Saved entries
- Opening Delimiter -

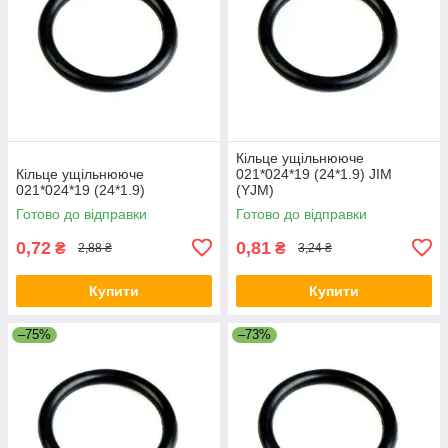
Кільце ущільнююче
Кільце ущільнююче
021*024*19 (24*1.9) JIM
021*024*19 (24*1.9)
(YJM)
Готово до відправки
Готово до відправки
0,72
0,81
₴
₴
2,88 ₴
3,24 ₴
Купити
Купити
–75%
–73%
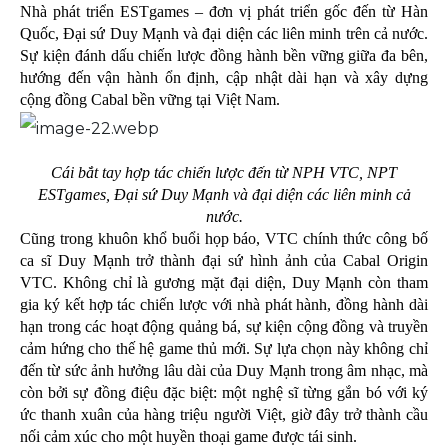
Nhà phát triển ESTgames – đơn vị phát triển gốc đến từ Hàn
Quốc, Đại sứ Duy Mạnh và đại diện các liên minh trên cả nước.
Sự kiện đánh dấu chiến lược đồng hành bền vững giữa đa bên,
hướng đến vận hành ổn định, cập nhật dài hạn và xây dựng
cộng đồng Cabal bền vững tại Việt Nam.
Cái bắt tay hợp tác chiến lược đến từ NPH VTC, NPT
ESTgames, Đại sứ Duy Mạnh và đại diện các liên minh cả
nước.
Cũng trong khuôn khổ buổi họp báo, VTC chính thức công bố
ca sĩ Duy Mạnh trở thành đại sứ hình ảnh của Cabal Origin
VTC. Không chỉ là gương mặt đại diện, Duy Mạnh còn tham
gia ký kết hợp tác chiến lược với nhà phát hành, đồng hành dài
hạn trong các hoạt động quảng bá, sự kiện cộng đồng và truyền
cảm hứng cho thế hệ game thủ mới. Sự lựa chọn này không chỉ
đến từ sức ảnh hưởng lâu dài của Duy Mạnh trong âm nhạc, mà
còn bởi sự đồng điệu đặc biệt: một nghệ sĩ từng gắn bó với ký
ức thanh xuân của hàng triệu người Việt, giờ đây trở thành cầu
nối cảm xúc cho một huyền thoại game được tái sinh.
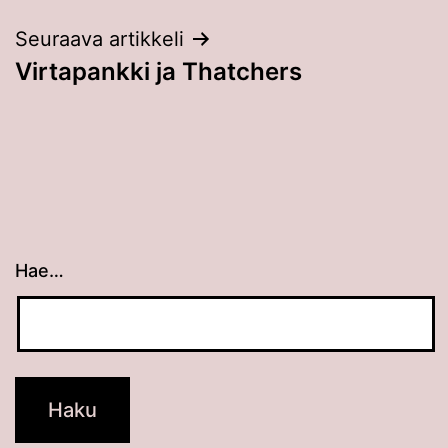
Seuraava artikkeli
Virtapankki ja Thatchers
Hae…
Kun tuloksia tulee, voit selata niitä nuolinäppäimillä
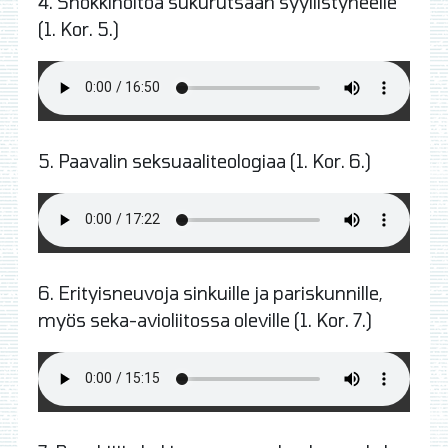
4. Shokkihoitoa sukurutsaan syyllistyneelle
(1. Kor. 5.)
5. Paavalin seksuaaliteologiaa (1. Kor. 6.)
6. Erityisneuvoja sinkuille ja pariskunnille,
myös seka-avioliitossa oleville (1. Kor. 7.)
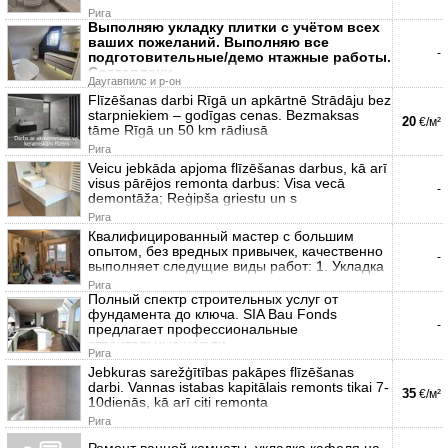
Рига
Выполняю укладку плитки с учётом всех
ваших пожеланий. Выполняю все
-
подготовительные/демо нтажные работы.
Составлени
Даугавпилс и р-он
Flīzēšanas darbi Rīgā un apkārtnē Strādāju bez
starpniekiem – godīgas cenas. Bezmaksas
20
€/м²
tāme Rīgā un 50 km rādiusā
Рига
Veicu jebkāda apjoma flīzēšanas darbus, kā arī
visus pārējos remonta darbus: Visa vecā
-
demontāža; Reģipša griestu un s
Рига
Квалифицированный мастер с большим
опытом, без вредных привычек, качественно
-
выполняет следущие виды работ: 1. Укладка
Рига
Полный спектр строительных услуг от
фундамента до ключа. SIA Bau Fonds
-
предлагает профессиональные
строительные услуги
Рига
Jebkuras sarežģītības pakāpes flīzēšanas
darbi. Vannas istabas kapitālais remonts tikai 7-
35
€/м²
10dienās, kā arī citi remonta
Рига
Ремонт ванной комнаты, укладка кафеля на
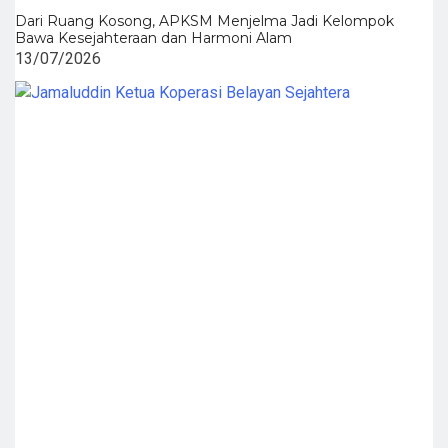
Dari Ruang Kosong, APKSM Menjelma Jadi Kelompok
Bawa Kesejahteraan dan Harmoni Alam
13/07/2026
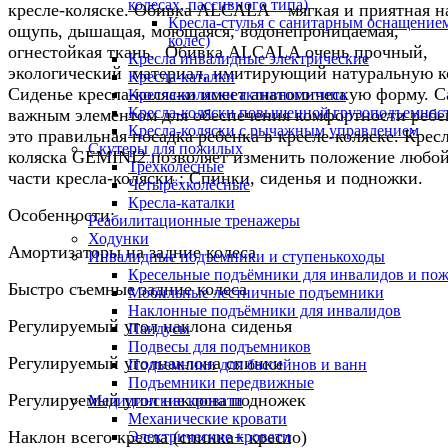
колесах, пассивного типа)
кресле-коляске. Обивка ALCALA – мягкая и приятная н
Кресла-стулья с санитарным оснащением
ощупь, дышащая, моющаяся, водонепроницаемая,
колес)
огнестойкая ткань. Обивка ALCALA очень прочный,
Кресла инвалидные электрические
экологический материал, имитирующий натуральную к
Кресла-каталки
Сиденье кресла-коляски имеет анатомическую форму. 
Кресла-коляски активного типа
Кресла-коляски повышенной грузоподъемнос
важным элементом для обеспечения комфортности ребе
Кресла-коляски с рычажным управлением
это правильная посадка ребенка в кресле-коляске. Крес
Скутеры для пожилых
коляска GEMINI2 позволяет изменить положение любо
Трёхколёсные
части кресла-коляски : Спинки, сиденья и подножки.
Четырёхколёсные
Кресла-каталки
Особенности:
Реабилитационные тренажеры
Ходунки
Амортизаторы на задние колеса
Инвалидные подъемники и ступенькоходы
Кресельные подъёмники для инвалидов и по
Быстро съемные задние колеса
Мобильные лестничные подъемники
Наклонные подъёмники для инвалидов
Регулируемый угол наклона сиденья
Пандусы
Подвесы для подъемников
Регулируемый уголнаклона спинки
Подъемники для бассейнов и ванн
Подъемники передвижные
Регулируемый угол наклона подножек
Медицинские кровати
Механические кровати
Наклон всего кресла (спинка+ кресло)
Электрические кровати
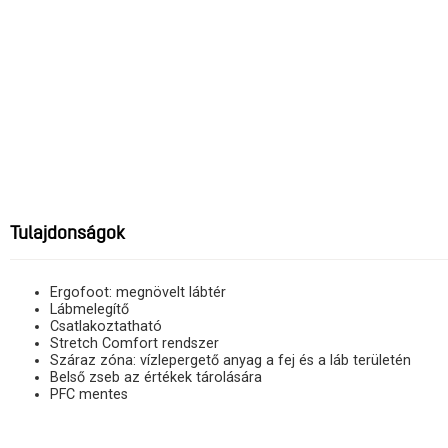
Tulajdonságok
Ergofoot: megnövelt lábtér
Lábmelegítő
Csatlakoztatható
Stretch Comfort rendszer
Száraz zóna: vízlepergető anyag a fej és a láb területén
Belső zseb az értékek tárolására
PFC mentes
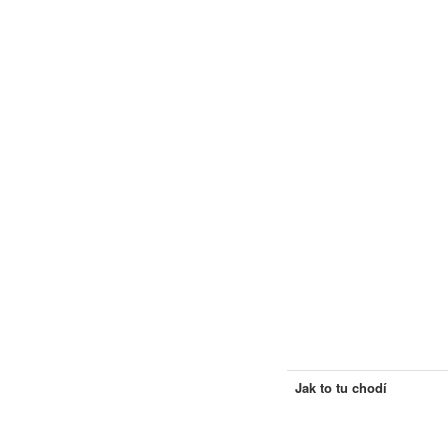
Jak to tu chodí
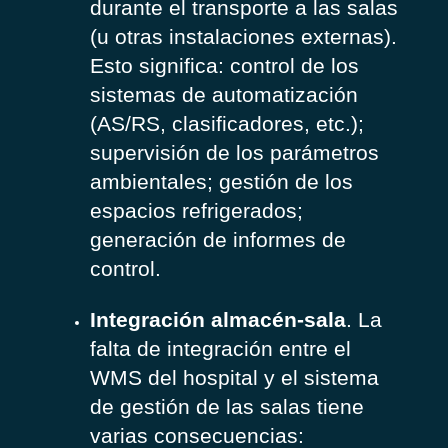
durante el transporte a las salas
(u otras instalaciones externas).
Esto significa: control de los
sistemas de automatización
(AS/RS, clasificadores, etc.);
supervisión de los parámetros
ambientales; gestión de los
espacios refrigerados;
generación de informes de
control.
Integración almacén-sala
. La
falta de integración entre el
WMS del hospital y el sistema
de gestión de las salas tiene
varias consecuencias:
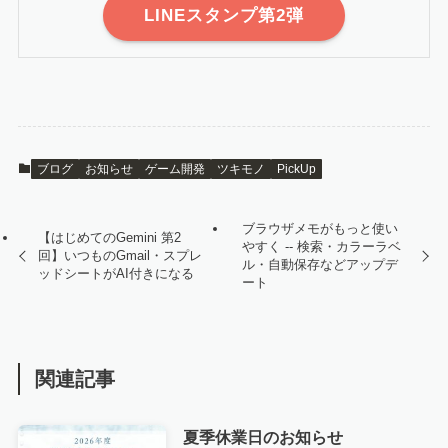
LINEスタンプ第2弾
ブログ
お知らせ
ゲーム開発
ツキモノ
PickUp
ブラウザメモがもっと使い
【はじめてのGemini 第2
やすく -- 検索・カラーラベ
回】いつものGmail・スプレ
ル・自動保存などアップデ
ッドシートがAI付きになる
ート
関連記事
夏季休業日のお知らせ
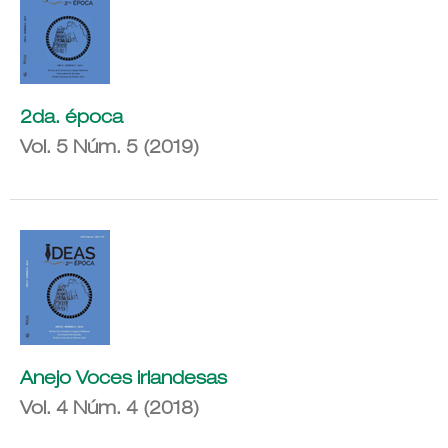
2da. época
Vol. 5 Núm. 5 (2019)
Anejo Voces irlandesas
Vol. 4 Núm. 4 (2018)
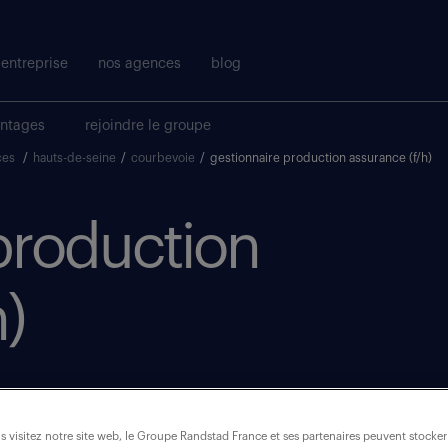
entreprise
nos agences
blog
antages
rejoindre le groupe
ces
/
hauts-de-seine
/
courbevoie
/
gestionnaire production assurance (f/h)
production
)
 visitez notre site web, le Groupe Randstad France et ses partenaires peuvent stocker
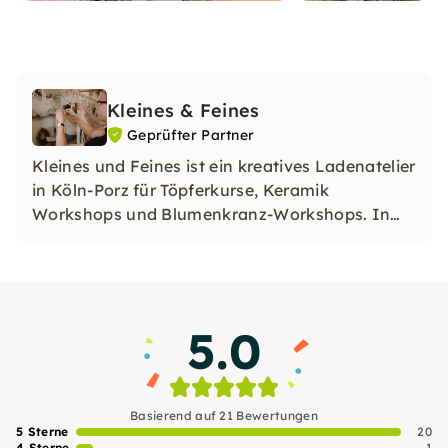
Kleines & Feines
Geprüfter Partner
Kleines und Feines ist ein kreatives Ladenatelier
in Köln-Porz für Töpferkurse, Keramik
Workshops und Blumenkranz-Workshops. In
entspannter Atmosphäre gestaltest Du eigene
Unikate und genießt kreative Auszeiten mit
persönlicher Betreuung.
5.0
Basierend auf 21 Bewertungen
5 Sterne
20
4 Sterne
1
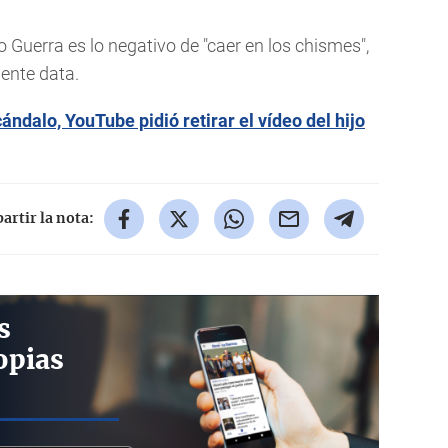
 Guerra es lo negativo de "caer en los chismes",
ente data.
ndalo, YouTube pidió retirar el vídeo del hijo
rtir la nota:
s
opias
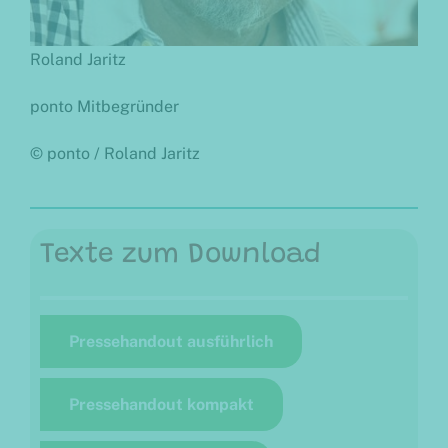
Roland
Jaritz
ponto Mitbegründer
© ponto / Roland Jaritz
Texte zum Download
Pressehandout ausführlich
Pressehandout kompakt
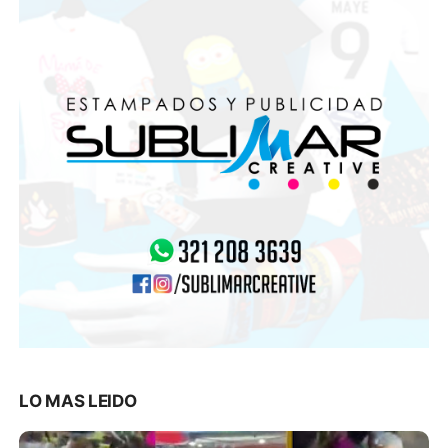
LO MAS LEIDO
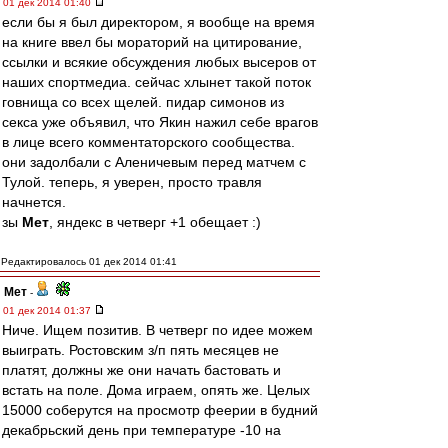
01 дек 2014 01:40
если бы я был директором, я вообще на время
на книге ввел бы мораторий на цитирование,
ссылки и всякие обсуждения любых высеров от
наших спортмедиа. сейчас хлынет такой поток
говнища со всех щелей. пидар симонов из
секса уже объявил, что Якин нажил себе врагов
в лице всего комментаторского сообщества.
они задолбали с Аленичевым перед матчем с
Тулой. теперь, я уверен, просто травля
начнется.
зы
Мет
, яндекс в четверг +1 обещает :)
Редактировалось 01 дек 2014 01:41
Мет
-
01 дек 2014 01:37
Ниче. Ищем позитив. В четверг по идее можем
выиграть. Ростовским з/п пять месяцев не
платят, должны же они начать бастовать и
встать на поле. Дома играем, опять же. Целых
15000 соберутся на просмотр феерии в будний
декабрьский день при температуре -10 на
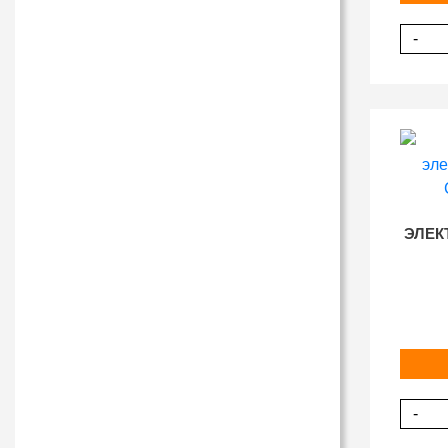
-
ЭЛЕК
-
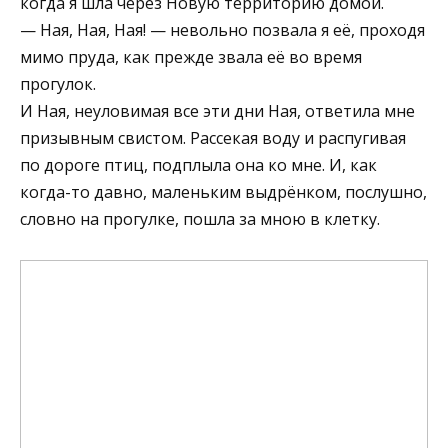
когда я шла через Новую территорию домой.
— Ная, Ная, Ная! — невольно позвала я её, проходя
мимо пруда, как прежде звала её во время
прогулок.
И Ная, неуловимая все эти дни Ная, ответила мне
призывным свистом. Рассекая воду и распугивая
по дороге птиц, подплыла она ко мне. И, как
когда-то давно, маленьким выдрёнком, послушно,
словно на прогулке, пошла за мною в клетку.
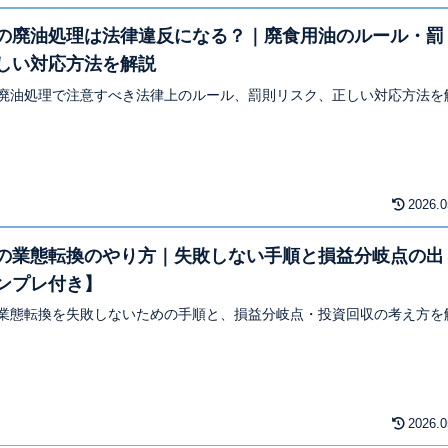
の廃油処理は法律違反になる？｜廃食用油のルール・罰
しい対応方法を解説
廃油処理で注意すべき法律上のルール、罰則リスク、正しい対応方法を
2026.0
の業態転換のやり方｜失敗しない手順と損益分岐点の出
ンプレ付き】
業態転換を失敗しないための手順と、損益分岐点・投資回収の考え方を
2026.0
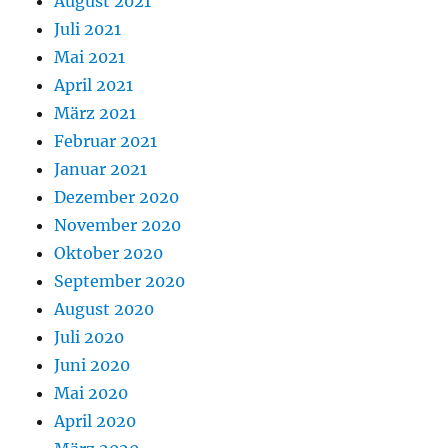
August 2021
Juli 2021
Mai 2021
April 2021
März 2021
Februar 2021
Januar 2021
Dezember 2020
November 2020
Oktober 2020
September 2020
August 2020
Juli 2020
Juni 2020
Mai 2020
April 2020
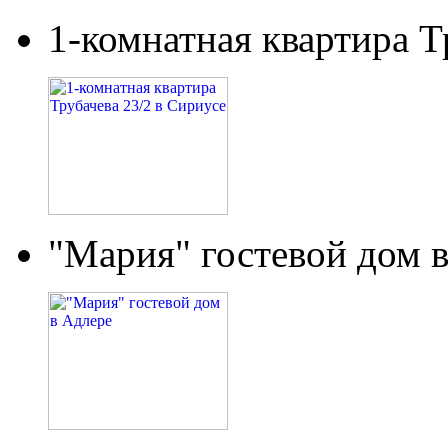
1-комнатная квартира Т
"Мария" гостевой дом 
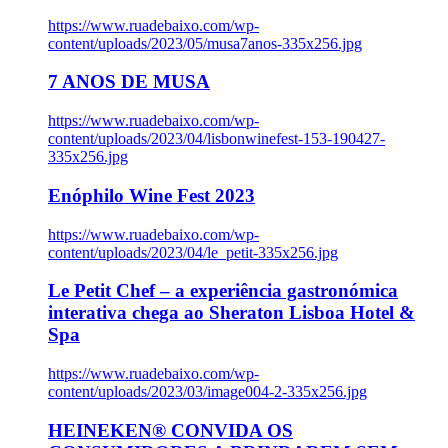
https://www.ruadebaixo.com/wp-
content/uploads/2023/05/musa7anos-335x256.jpg
7 ANOS DE MUSA
https://www.ruadebaixo.com/wp-
content/uploads/2023/04/lisbonwinefest-153-190427-
335x256.jpg
Enóphilo Wine Fest 2023
https://www.ruadebaixo.com/wp-
content/uploads/2023/04/le_petit-335x256.jpg
Le Petit Chef – a experiência gastronómica
interativa chega ao Sheraton Lisboa Hotel &
Spa
https://www.ruadebaixo.com/wp-
content/uploads/2023/03/image004-2-335x256.jpg
HEINEKEN® CONVIDA OS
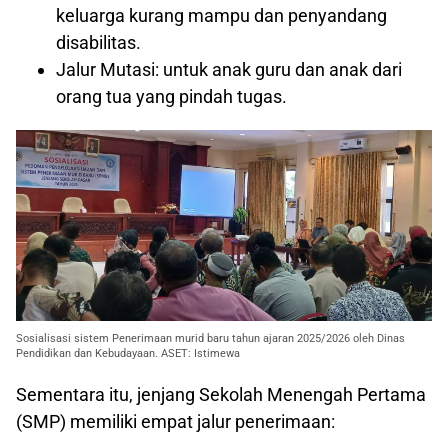
keluarga kurang mampu dan penyandang
disabilitas.
Jalur Mutasi: untuk anak guru dan anak dari
orang tua yang pindah tugas.
Sosialisasi sistem Penerimaan murid baru tahun ajaran 2025/2026 oleh Dinas
Pendidikan dan Kebudayaan. ASET: Istimewa
Sementara itu, jenjang Sekolah Menengah Pertama
(SMP) memiliki empat jalur penerimaan:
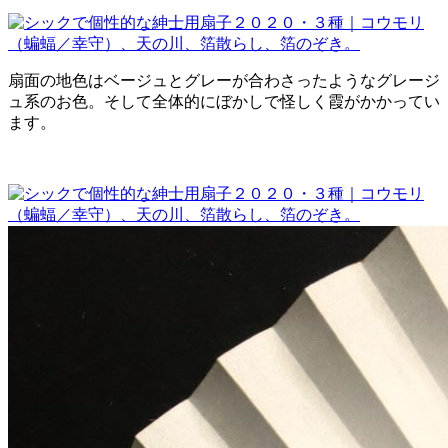
扇面の地色はベージュとグレーが合わさったようなグレージ
ュ系のお色。そして全体的にぼかしで怪しく霞がかかってい
ます。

- Closing Delimiter -

:: Instructions for the task ::
In the rows from the line containing "August 2021" through the end of the rows, switch every "Juli" to "July" and reproduce those lines with nothing else altered. Omit the pictures from the answer.

:: The completed task ::
August 2021
July 2021
Mai 2021
April 2021
März 2021
Februar 2021
Januar 2021
Dezember 2020
November 2020
Oktober 2020
September 2020
August 2020
July 2020
Juni 2020
Mai 2020
April 2020
1-комнатная квартира Т
"Мария" гостевой дом 
https://www.ruadebaixo.com/wp-
content/uploads/2023/05/musa7anos-335x256.jpg
7 ANOS DE MUSA
https://www.ruadebaixo.com/wp-
content/uploads/2023/04/lisbonwinefest-153-190427-
335x256.jpg
Enóphilo Wine Fest 2023
https://www.ruadebaixo.com/wp-
content/uploads/2023/04/le_petit-335x256.jpg
Le Petit Chef – a experiência gastronómica
interativa chega ao Sheraton Lisboa Hotel &
Spa
https://www.ruadebaixo.com/wp-
content/uploads/2023/03/image004-2-335x256.jpg
HEINEKEN® CONVIDA OS
keluarga kurang mampu dan penyandang
disabilitas.
Jalur Mutasi: untuk anak guru dan anak dari
orang tua yang pindah tugas.
Sosialisasi sistem Penerimaan murid baru tahun ajaran 2025/2026 oleh Dinas
Pendidikan dan Kebudayaan. ASET: Istimewa
Sementara itu, jenjang Sekolah Menengah Pertama
(SMP) memiliki empat jalur penerimaan:
扇面の地色はベージュとグレーが合わさったようなグレージ
ュ系のお色。そして全体的にぼかしで怪しく霞がかかってい
ます。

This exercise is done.